_WORK ITEM_: Count the lines in the listing below that contain the string "pose", treating uppercase and lowercase as different. Reply with the number alone.

_DATA BELOW_:
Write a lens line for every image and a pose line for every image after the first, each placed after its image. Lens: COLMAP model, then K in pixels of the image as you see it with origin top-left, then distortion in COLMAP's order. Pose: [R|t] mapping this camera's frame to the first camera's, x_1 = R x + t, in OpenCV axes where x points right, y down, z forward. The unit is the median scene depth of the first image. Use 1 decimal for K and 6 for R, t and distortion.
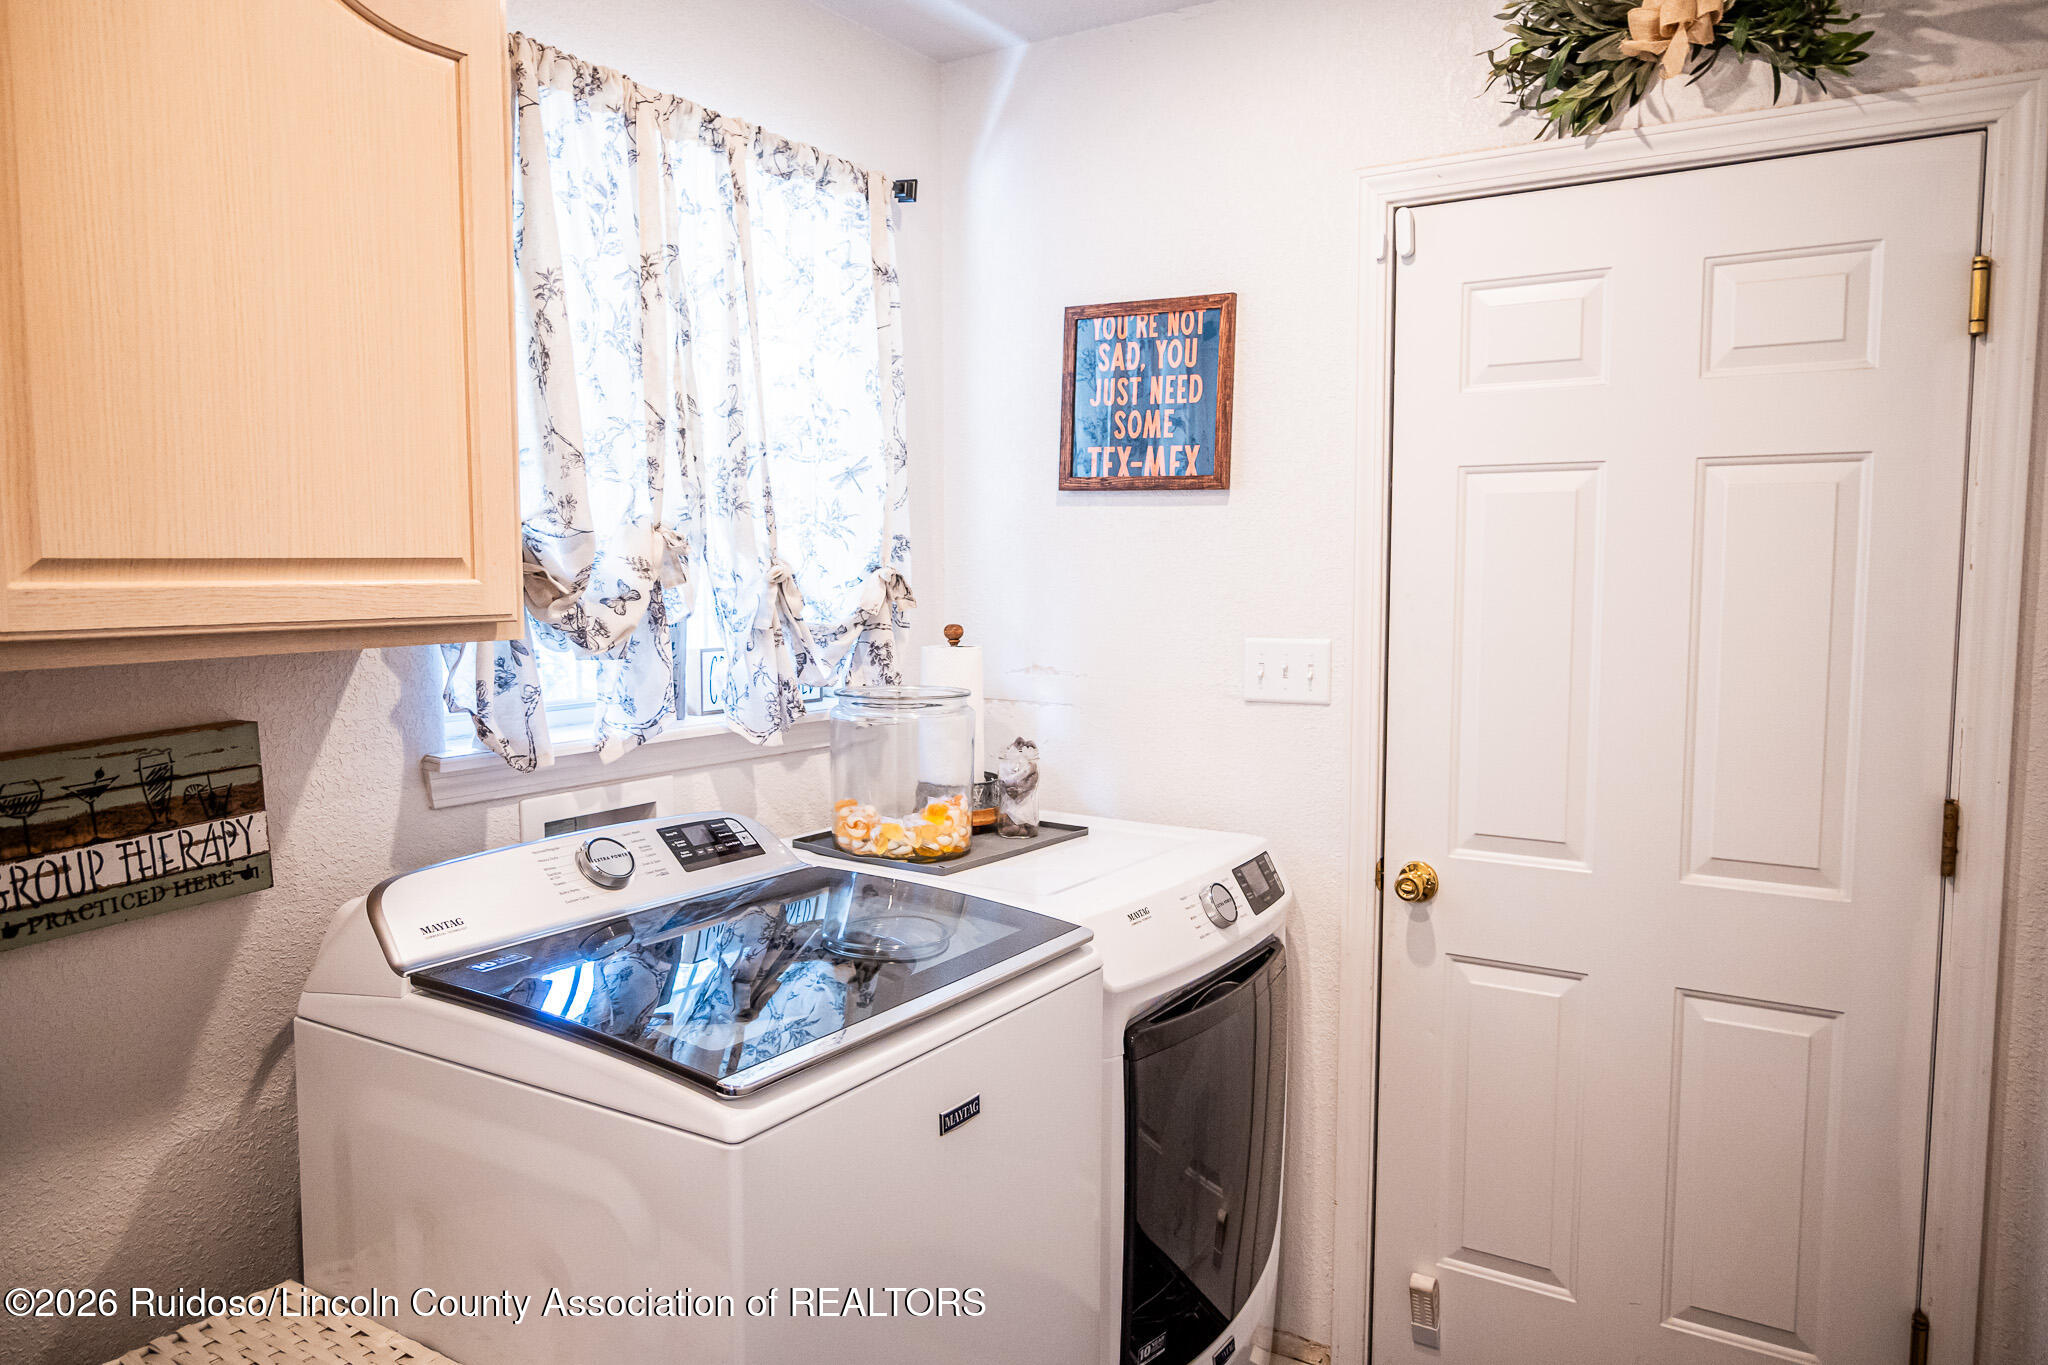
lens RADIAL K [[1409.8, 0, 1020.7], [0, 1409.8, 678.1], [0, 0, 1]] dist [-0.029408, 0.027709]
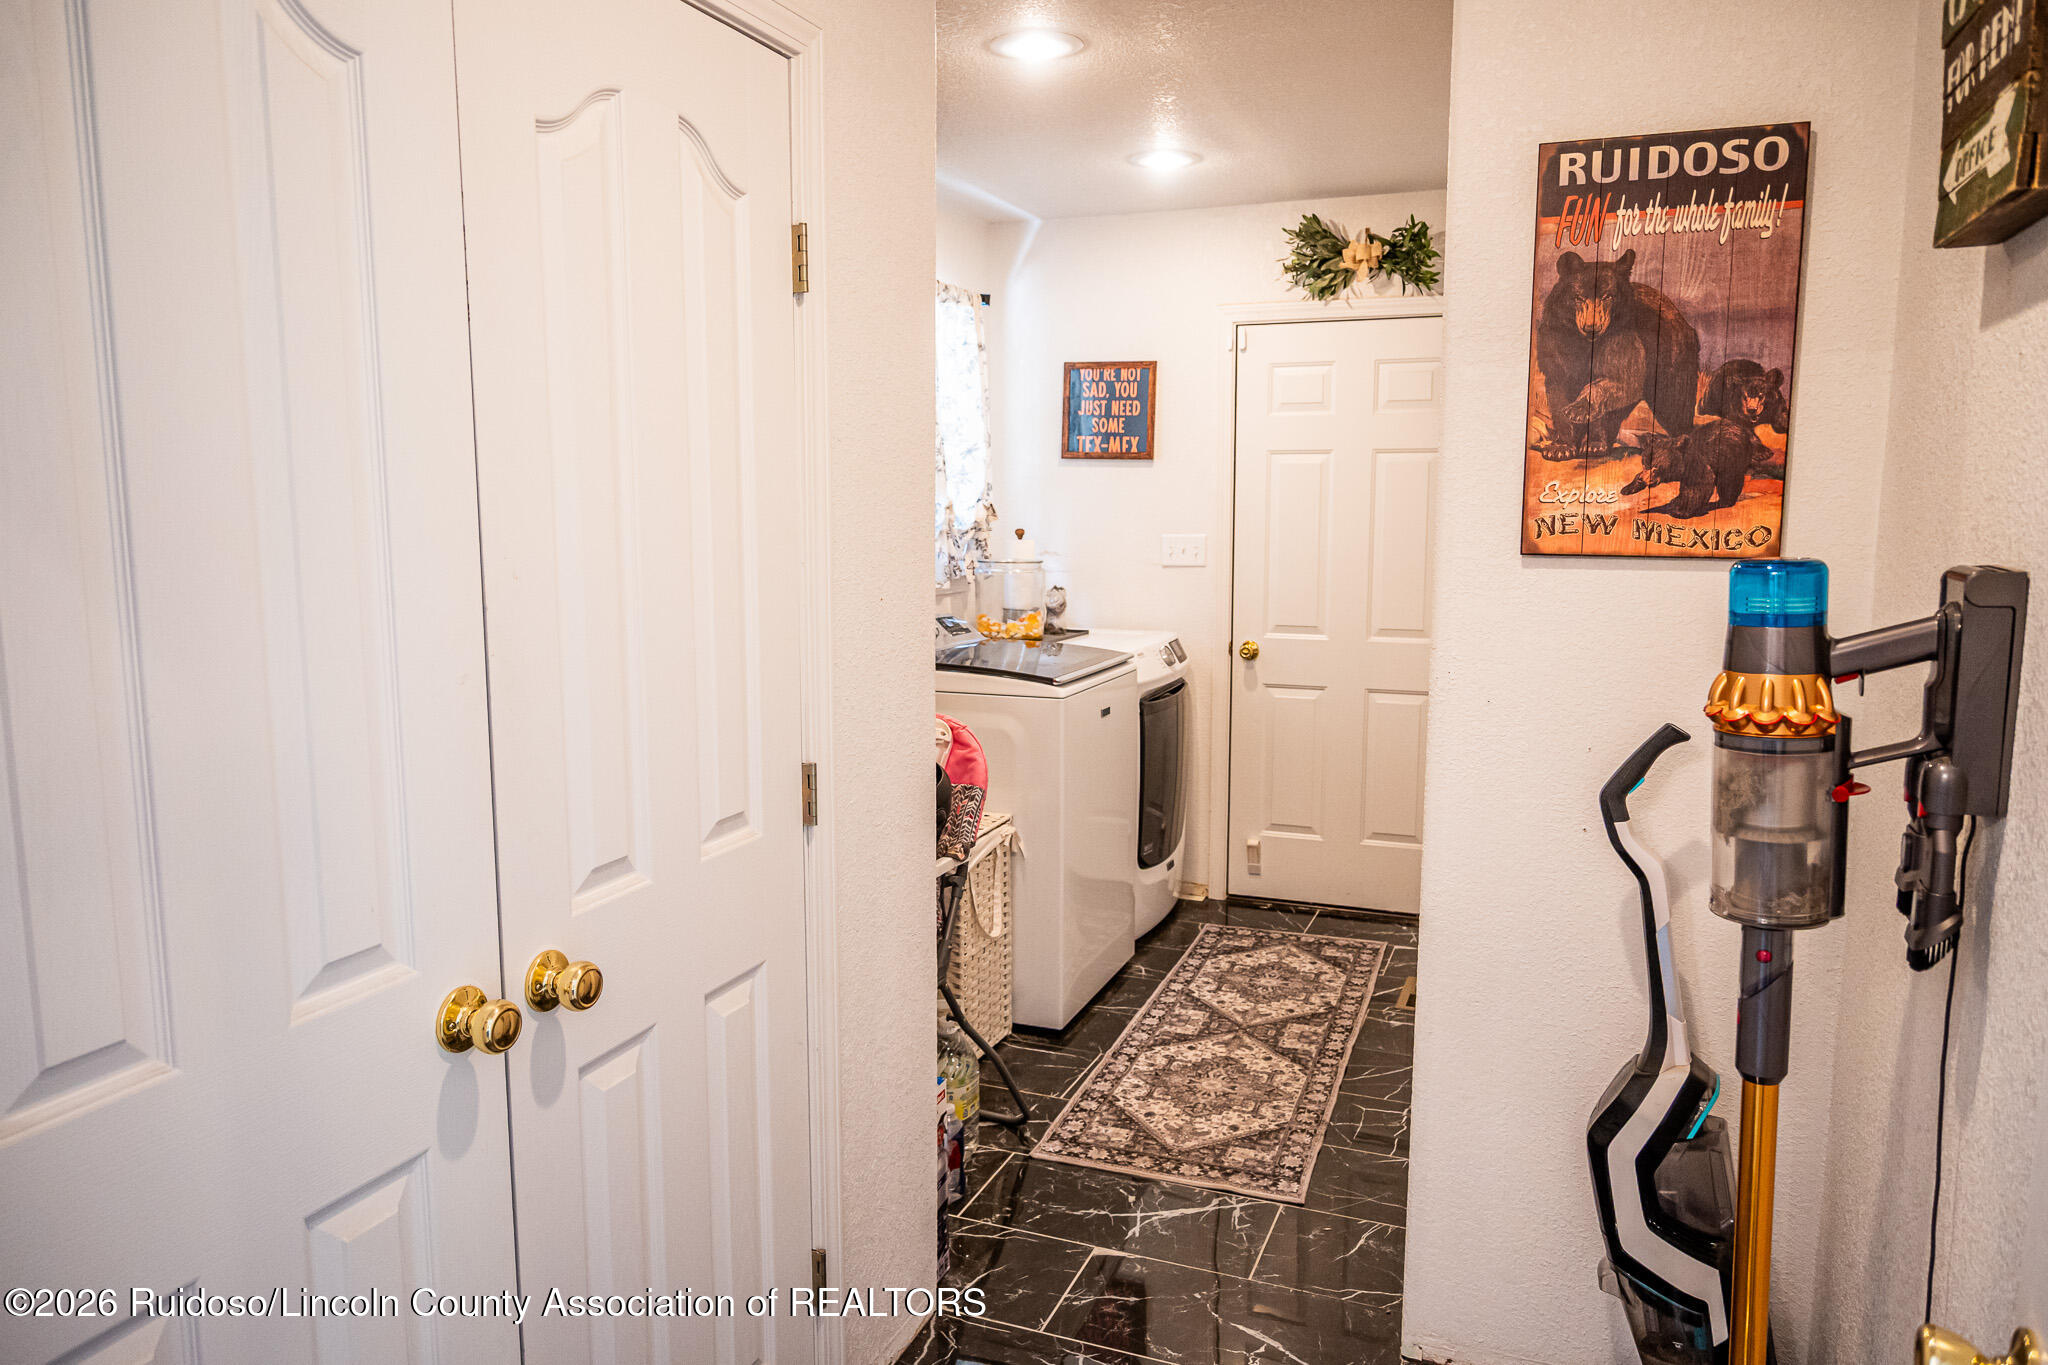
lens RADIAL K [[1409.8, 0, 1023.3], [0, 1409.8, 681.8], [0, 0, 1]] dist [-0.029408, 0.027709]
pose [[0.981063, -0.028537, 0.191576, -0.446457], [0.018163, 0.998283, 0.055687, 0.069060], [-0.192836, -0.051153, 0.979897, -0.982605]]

_ANSWER SECTION_: 2